Imagine telling your friends you started a punk band based on a five-minute comedy sketch from 30 years ago. They might say to not quit your day job.
But when I called The Eradicator’s Andy Slania, who plays The Wisco on Oct. 4, he told me he’s done just that. Gone are the days of punching a clock. Slania recently took remote work so he can spend more time inhabiting the persona of a masked, squash-playing lunatic who happens to front one of the most joyously aggressive bands in hardcore punk.
“The character is abrasive,” says Slania. “It lends itself to being good subject matter for a band like this.”
A little bit on accident
For those not up on their Canadian cult comedies, “The Eradicator” was a character played by actor Bruce McCulloch on The Kids in the Hall. Clad in a black ski mask, he terrorized the squash league at his local athletic club. In the sketch’s opening moments, “The Eradicator” interrupts a business meeting to deliver a ball adorned with his skull and racquets logo to his next opponent, always punctuated with enthusiastically crying out his name.
“It happened a little bit on accident,” Slania says of The Eradicator’s beginnings. A veteran of Chicago’s punk scene and former member of Milwaukee’s Galactic Cannibal, Slania was between bands when he found himself wanting to work on something a little more lighthearted. And he couldn’t get Kids in the Hall off his mind.
“I wrote a song but didn’t have lyrics,” Slania recalls. “For some reason, The Eradicator sketch stuck out. The way he screamed ‘Eradicator’ seemed like it would be a good chorus. I thought it would be fun to write a song from his perspective.”
The character was fairly punk to begin with. From his menacing insignia to his balls-to-the-wall enthusiasm, The Eradicator represented a chaotic energy within the white-collar world. Slania simply paired this to the frenetic music he’d spent his life playing.
Self-empowerment and fan fiction
Slania has been The Eradicator since 2012, developing an entire mythology for a character that only made one brief appearance in 1989. Slania’s live band now features his old Galactic Cannibal bandmate Steve Maury and drummer Danny Walkowiak, both formerly of Direct Hit!. And given that the original sketch is only a few minutes long, he had to get creative when composing The Eradicator’s second full-length album, Peak Eradicator, out Oct. 4.
“There’s only so much you can unpack,” Slania says of the sketch. “Especially with the last album, I looked at elements of the character to try to see that if this person was real, what happened in life to get them to that point.”
With Peak Eradicator, Slania has crafted an album that’s equal parts self-empowerment and fan fiction.
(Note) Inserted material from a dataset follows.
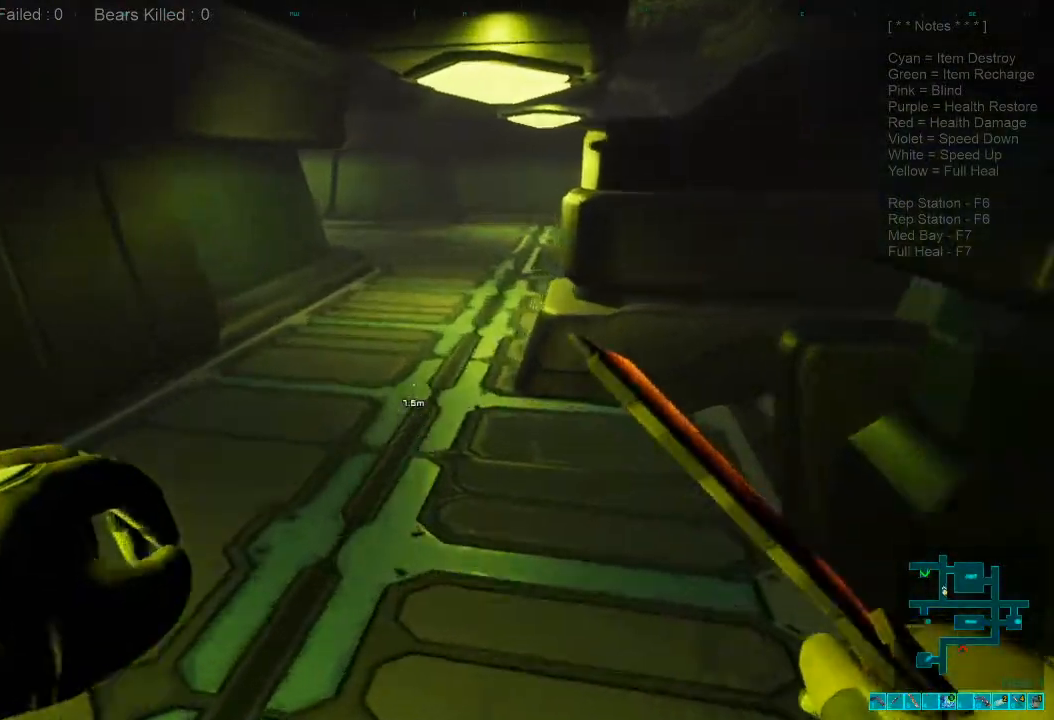
{"keys": ["shift", "w"], "mouse": [], "events": [[334, "shift", "down"]]}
It deals less with The Eradicator’s actual antics and more with his worldview. How does one find their place in a world full of “pussheads”? Peak Eradicator standout “I’mma Be Me” sees the character claiming his stake not just in the local squash league, but in life in general.
On “You Know Too Much About Me Already,” Slania finds common ground with his admittedly goofy character. For both Slania and “The Eradicator,” the ski mask acts as a buffer between worlds, whether it’s racquet sports or punk rock.“There’s an element of me shielding myself,” he says. “Part of the song is from the character’s perspective of trying to shield himself, and part of it is about me trying to shield myself from my coworkers, not letting them know what I do.”
Granted, Slania will now be spending less time around coworkers who might seek to unmask him. But then again, in the sketch The Eradicator would only reveal his true identity to the person who defeated him. And in the realm of hardcore, Slania and his goofball alter ego are still holding down the court.
The Eradicator will perform at The Wisco on Friday, Oct. 4, with headlining Chicagoland pop punks The Brokedowns, plus Pep Talk and Middle Aged Overdose.